====== PROVIDED INFORMATION ======
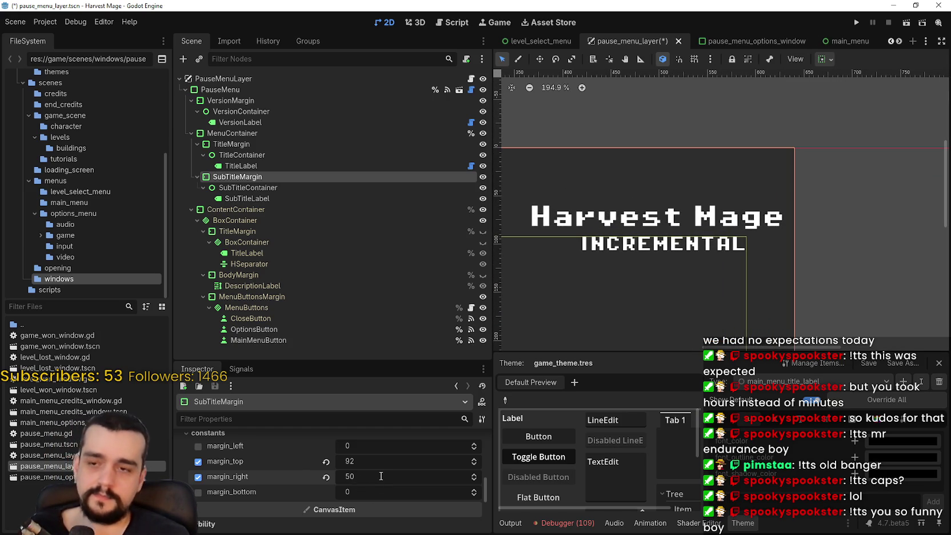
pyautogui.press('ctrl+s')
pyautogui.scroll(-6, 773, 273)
======
====== PROVIDED INFORMATION ======
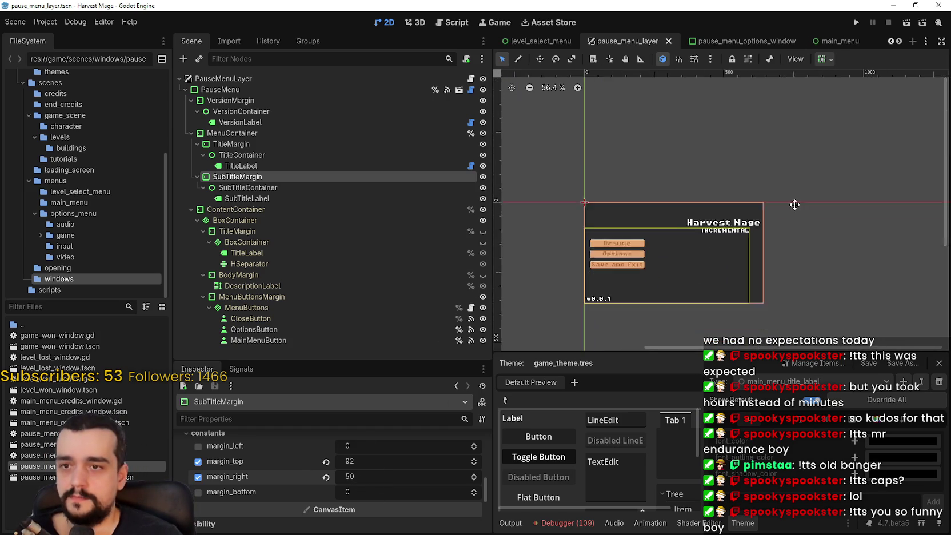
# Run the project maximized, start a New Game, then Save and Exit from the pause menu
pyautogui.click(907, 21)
======
## EXERCISE PROMPT
Please give back exactly the lines of this listing beginning at the line with "pyautogui.press('ctrl+s')" and ending with the line with "pyautogui.scroll(-6, 773, 273)", both included, and nothing else.

## SOLUTION FOR THIS TASK
pyautogui.press('ctrl+s')
pyautogui.scroll(-6, 773, 273)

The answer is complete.